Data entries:
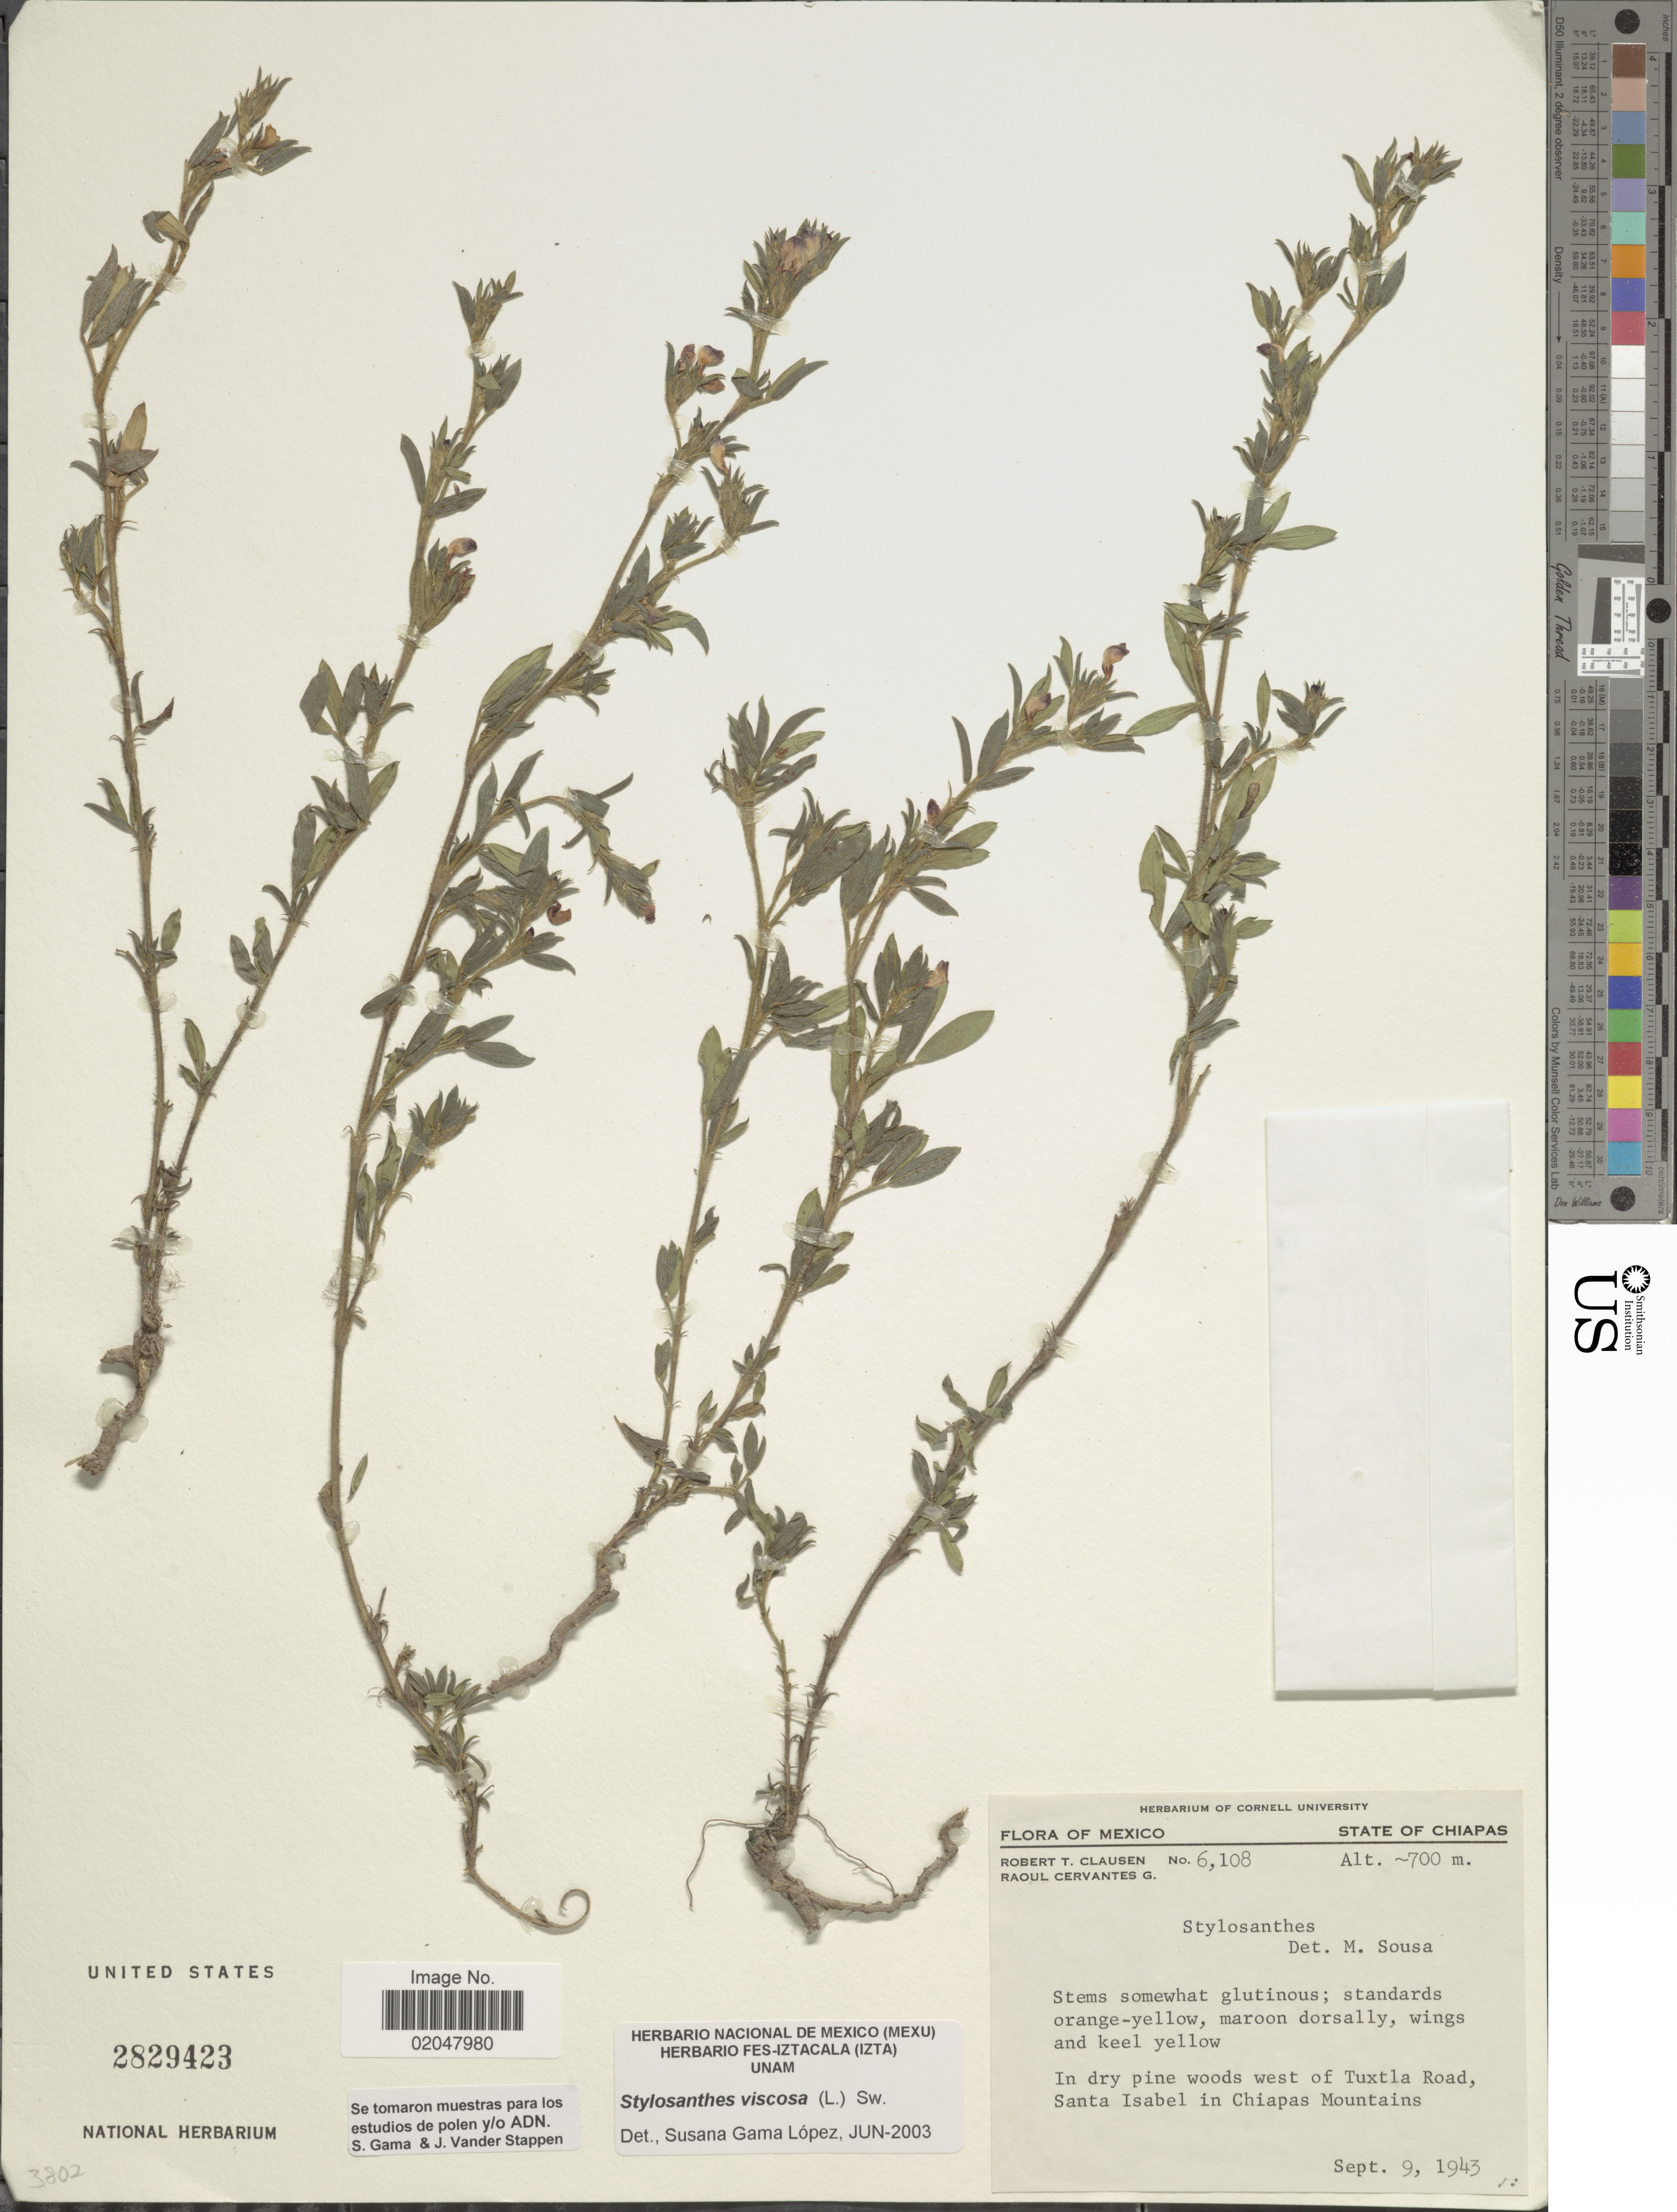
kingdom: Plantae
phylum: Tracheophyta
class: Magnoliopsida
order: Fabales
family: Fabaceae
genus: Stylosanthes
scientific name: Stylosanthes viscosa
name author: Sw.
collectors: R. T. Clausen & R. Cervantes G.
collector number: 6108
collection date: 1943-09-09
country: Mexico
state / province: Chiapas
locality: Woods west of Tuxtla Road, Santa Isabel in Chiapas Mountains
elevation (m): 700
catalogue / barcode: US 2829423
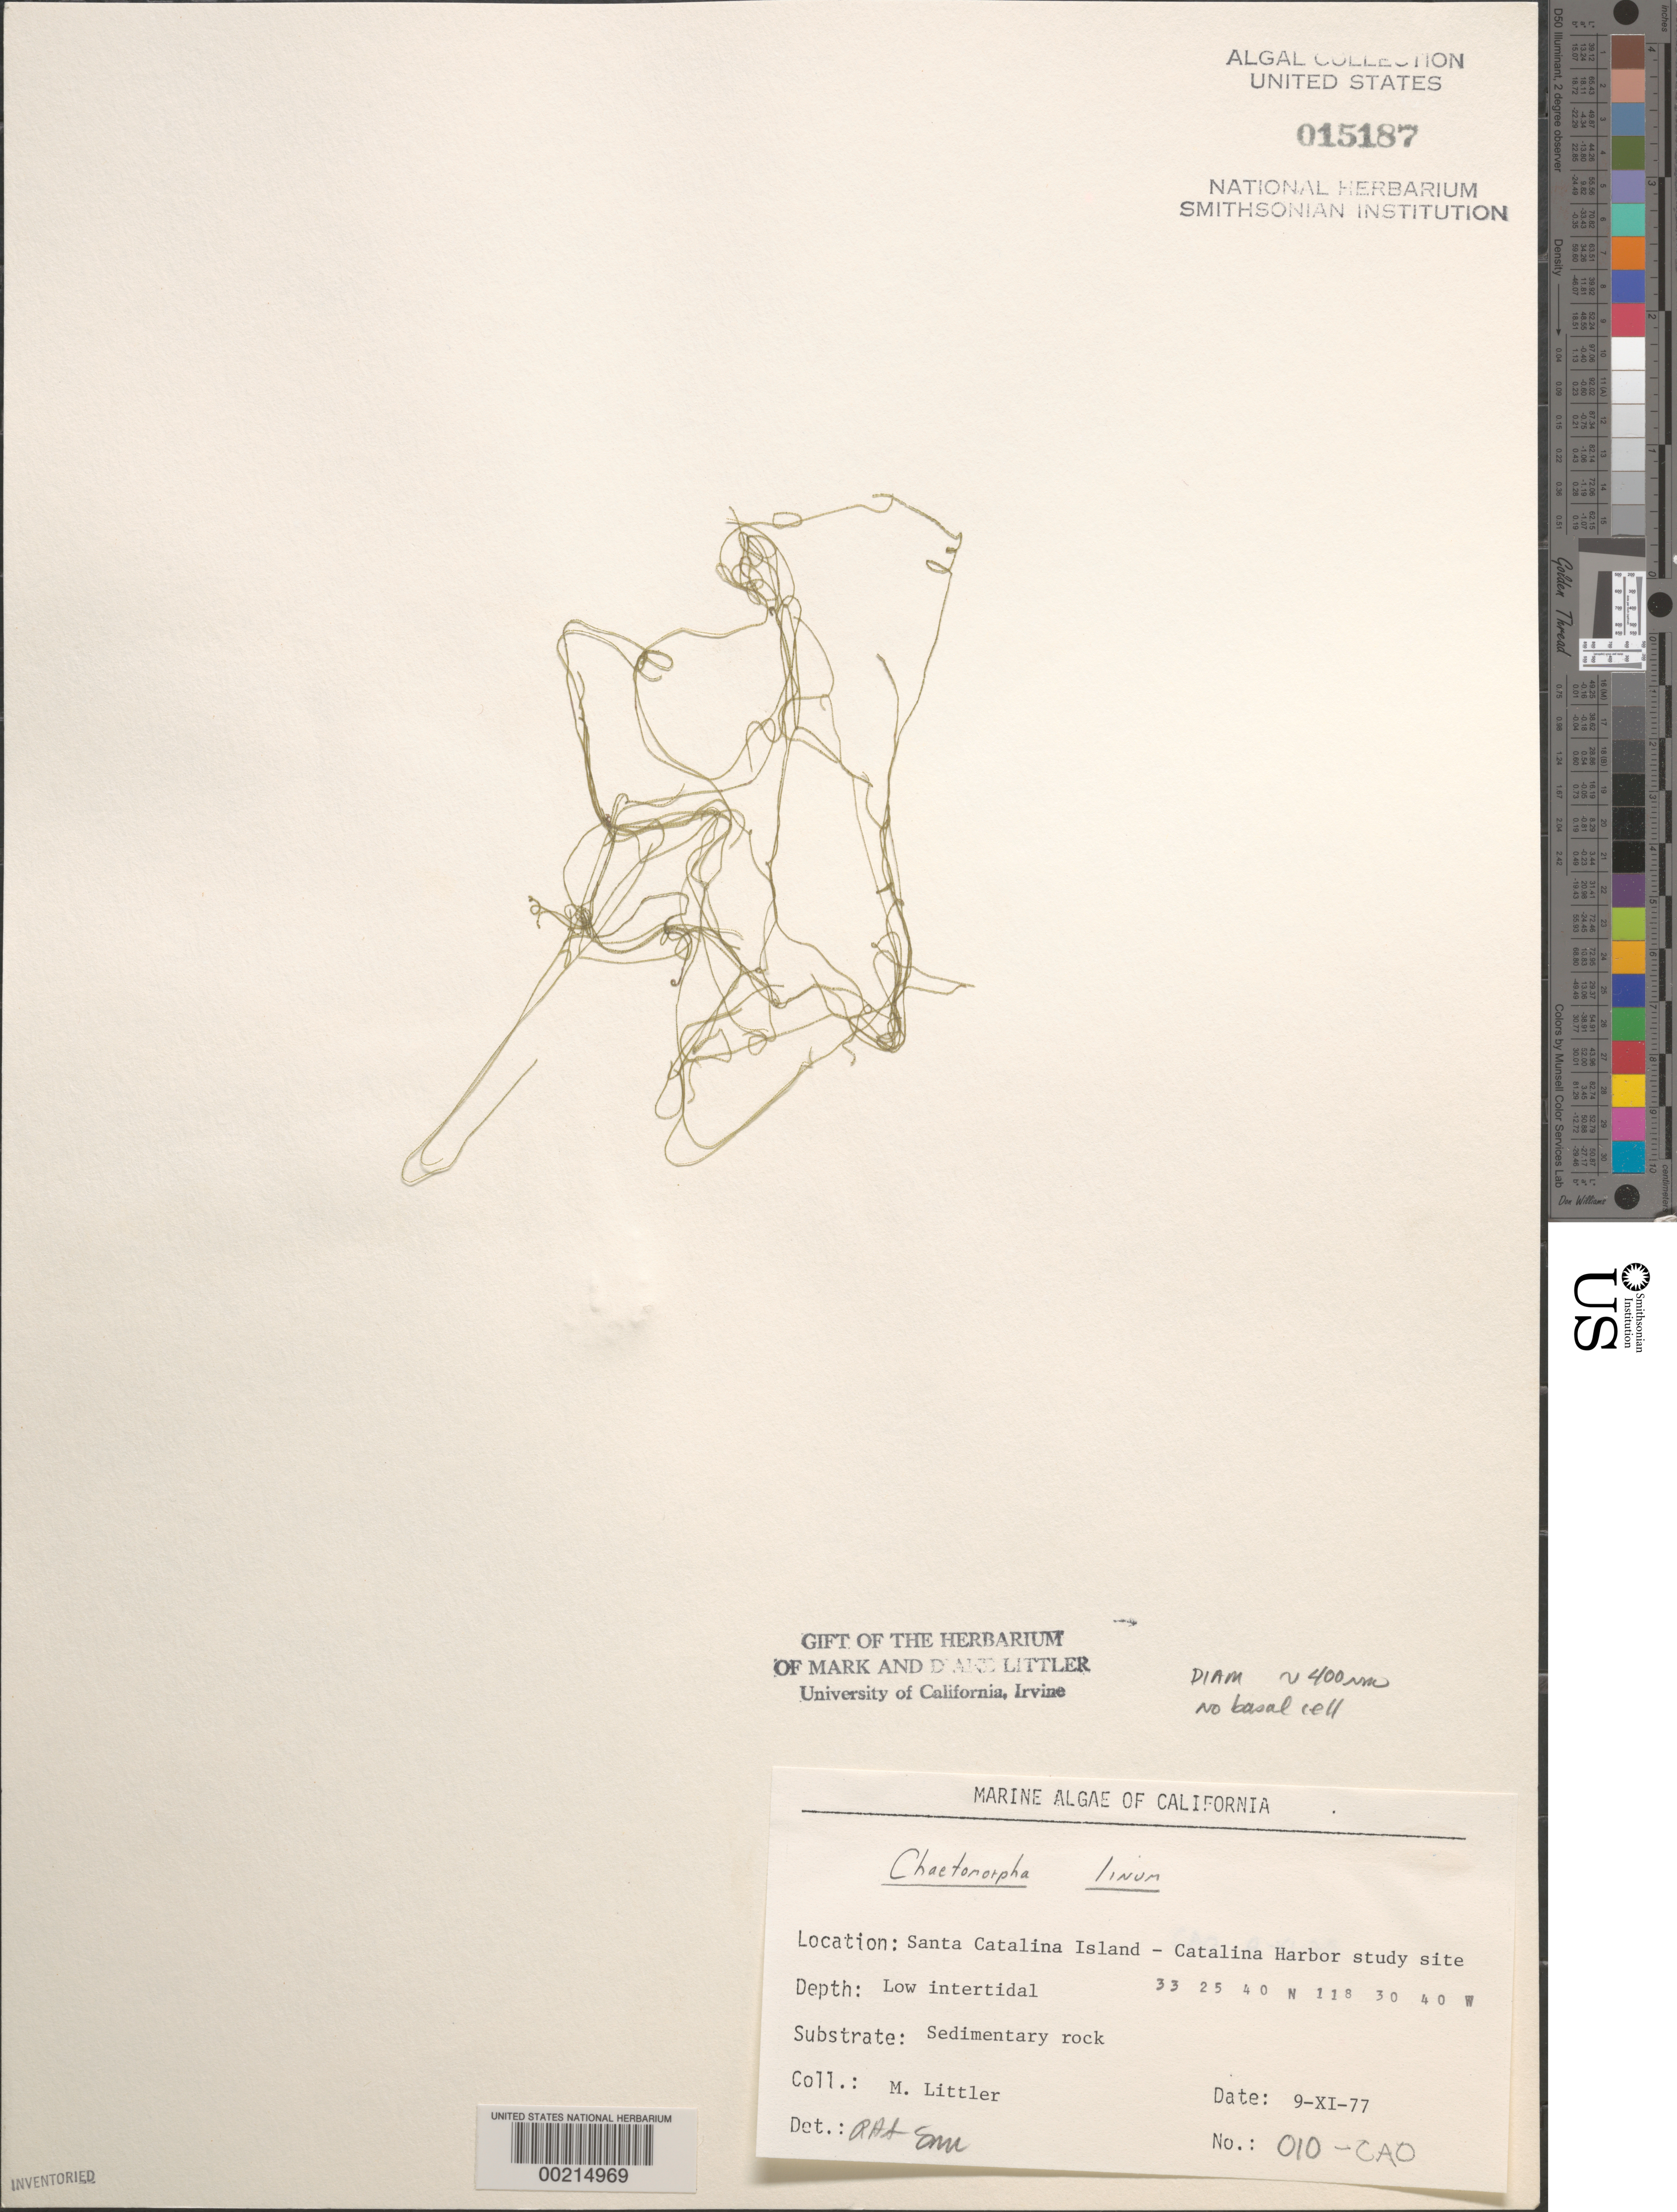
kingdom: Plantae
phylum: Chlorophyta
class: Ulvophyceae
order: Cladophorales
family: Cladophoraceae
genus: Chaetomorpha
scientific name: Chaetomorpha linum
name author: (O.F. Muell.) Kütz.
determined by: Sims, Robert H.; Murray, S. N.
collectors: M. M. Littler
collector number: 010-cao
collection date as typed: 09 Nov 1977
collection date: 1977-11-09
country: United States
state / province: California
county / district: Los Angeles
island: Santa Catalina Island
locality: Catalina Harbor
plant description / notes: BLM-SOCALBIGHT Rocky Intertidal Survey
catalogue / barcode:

Directions: Reproduce every line of the records above word for word, leaving out the pictures.

Output for this exercise:
kingdom: Plantae
phylum: Tracheophyta
class: Magnoliopsida
order: Fabales
family: Fabaceae
genus: Stylosanthes
scientific name: Stylosanthes viscosa
name author: Sw.
collectors: R. T. Clausen & R. Cervantes G.
collector number: 6108
collection date: 1943-09-09
country: Mexico
state / province: Chiapas
locality: Woods west of Tuxtla Road, Santa Isabel in Chiapas Mountains
elevation (m): 700
catalogue / barcode: US 2829423
kingdom: Plantae
phylum: Chlorophyta
class: Ulvophyceae
order: Cladophorales
family: Cladophoraceae
genus: Chaetomorpha
scientific name: Chaetomorpha linum
name author: (O.F. Muell.) Kütz.
determined by: Sims, Robert H.; Murray, S. N.
collectors: M. M. Littler
collector number: 010-cao
collection date as typed: 09 Nov 1977
collection date: 1977-11-09
country: United States
state / province: California
county / district: Los Angeles
island: Santa Catalina Island
locality: Catalina Harbor
plant description / notes: BLM-SOCALBIGHT Rocky Intertidal Survey
catalogue / barcode:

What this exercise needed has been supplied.